Historically, it seems very difficult to support the idea that 'Rumoneis'
only refered to Greek speakers in Gothic.  If anything, we'd expect Gothic to
extend 'walh' to Greeks or Greek as Roman citizens.  In Ulfila's day, the
language of the Empire and of the Roman Empire, even in Constantinople was
still Latin.  Constantine's language, from his youth in Dacia, was Latin.
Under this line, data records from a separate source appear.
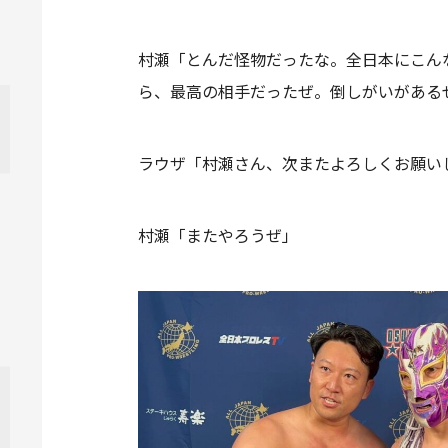
村瀬「とんだ怪物だったな。全日本にこん
ら、最高の相手だったぜ。倒しがいがある
ラウザ「村瀬さん、次またよろしくお願い
村瀬「またやろうぜ」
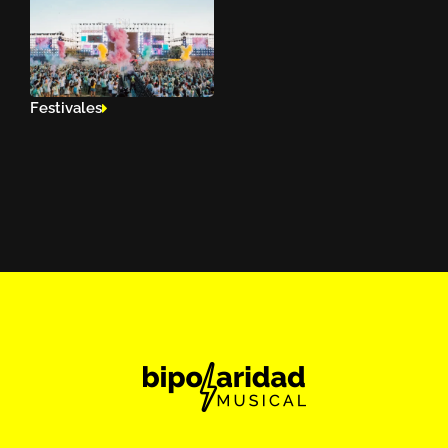
Festivales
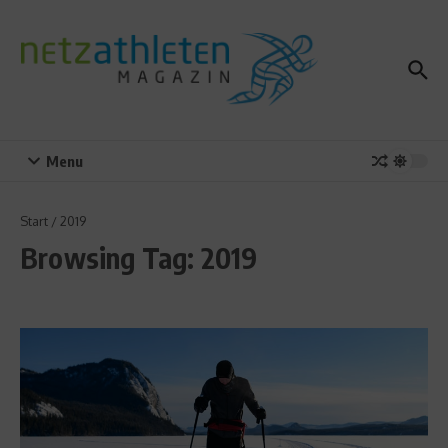
Zum Inhalt springen
Menu
Start
/
2019
Browsing Tag: 2019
Edicts and inscriptions and anything that the Goths made contact with along
the Danube that was distinctly Roman would have been in Latin.  Ulfila would
have had good reason to differentiate Roman and Latin from Greek, since
Arianism - his 'heresy' was authored by a fairly contemporary Greek speaking
Hellenist Alexandrian (North African).  His 'heresy' however was banned in
Latin.  His foster-son and apologist, Auxentius, wrote Ulfila's defense in
Latin and quite clearly understood the difference between Romans and Latin
and Greek speakers.  (Jordanes, the Gothic historian will even still be
writing in Latin in 550 AD in Constantinople.) There really is much more
evidence that 'Rumoneis' could not have referred to just Greek speakers in
Gothic.

There is more evidence I believe that at that time and place Gothic was
simply reserving 'walh' to stand for something closer to its original meaning
- which would not have appeared in Ulfila's writing and this explains its
absence.  'Rumoneis' meant Roman, right down to the translation of the Paul's
Epistle.  "Walh' would have meant something else at the time, much closer to
its original meaning: Celt, Gaul, someone from Gallia.  And when the Southern
Slavs show up, e.g., in the Eastern Roman Army @530AD, they may have already
learned that meaning (maybe not even from Germans.)  And it may be that it
would take another 400 years for them to transfer the term to mean Vlachs or
Romance speakers - when that more current meaning first appears.